This is, in my mind, the problem we have with our HSR. Obama has managed to tap something in our Zeitgeist or Gestalt or something, managed to make us dream HSR dreams in ways his predecessors never did, but has as of yet failed to unveil a system that looks like it ought to live up to our dreams. China has a 4x4 HSR grid linking together their whole country; the U.S. needs, to make HSR a success, to dream Interstate dreams about it. Instead of just cobbling together inter- and intra-state corridors like the NEC, 3-C, Chicago Hub, CHSR, etc., we should demonstrate a Grand National Plan and the way the current corridors would fit into it, much as when the Interstate Highway System was first created, the turnpikes and thruways of the previous generation were for the most part incorporated into it (I-76, I-90, I-95, etc). Perhaps what's called for is a national super-grid consisting of a handful of major axes interlinked, with the current plans being shown as parts of this greater whole?

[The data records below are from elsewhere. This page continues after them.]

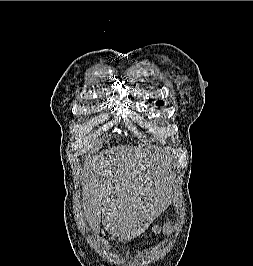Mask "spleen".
<instances>
[{
    "label": "spleen",
    "instance_id": "obj_1",
    "mask_svg": "<svg viewBox=\"0 0 253 266\" xmlns=\"http://www.w3.org/2000/svg\"><path fill=\"white\" fill-rule=\"evenodd\" d=\"M167 226H172V223H167ZM167 232H171V229H167Z\"/></svg>",
    "mask_w": 253,
    "mask_h": 266
}]
</instances>
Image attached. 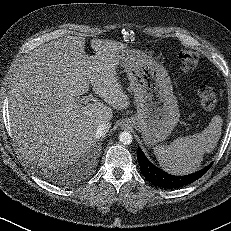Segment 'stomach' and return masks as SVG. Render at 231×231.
I'll return each mask as SVG.
<instances>
[{
	"mask_svg": "<svg viewBox=\"0 0 231 231\" xmlns=\"http://www.w3.org/2000/svg\"><path fill=\"white\" fill-rule=\"evenodd\" d=\"M120 64L127 73L137 113L125 124L142 134L147 146L165 140L180 117L167 71L146 53L127 49L120 53Z\"/></svg>",
	"mask_w": 231,
	"mask_h": 231,
	"instance_id": "obj_1",
	"label": "stomach"
}]
</instances>
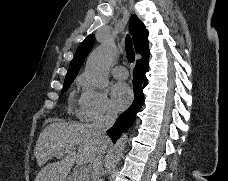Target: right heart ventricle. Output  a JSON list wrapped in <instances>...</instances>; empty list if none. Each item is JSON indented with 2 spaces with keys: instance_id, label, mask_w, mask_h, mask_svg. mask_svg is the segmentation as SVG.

Perhaps we need the vision we were once able to muster and sadly can't seem to anymore?
I disagree. The real problem with HSR in the US is that there simply isn't enough money, not with federal deficits well past the $1 trillion mark essentially for the foreseeable future and with states and localities forced to balance their own budgets in the face of weak tax revenues.

Beyond that-- if you're like me, you've prolly pipedreamed about being Bill Gates and spending $50 billion of your own money on HSR. But... if I were a hypothetically generous Bill Gates, I still have serious doubts that HSR would be the best way to blow $50 billion. What about alternative energy instead? Or huge improvements to the freight rail network? Or transit-friendly urban reconstruction? Even in fantasyland, the case for making investments that would pay off sooner is pretty compelling. Building a wind farm might take a year or two, and it starts making the nation a better place immediately, while even under ideal conditions it would likely take at least a decade for HSR to really make much of a difference.

In a way I share your disappointment with the Administration's plan, but at least it's somewhat realistic. And if we want something better, perhaps this plan will focus people's attention on what it'll actually take to do it.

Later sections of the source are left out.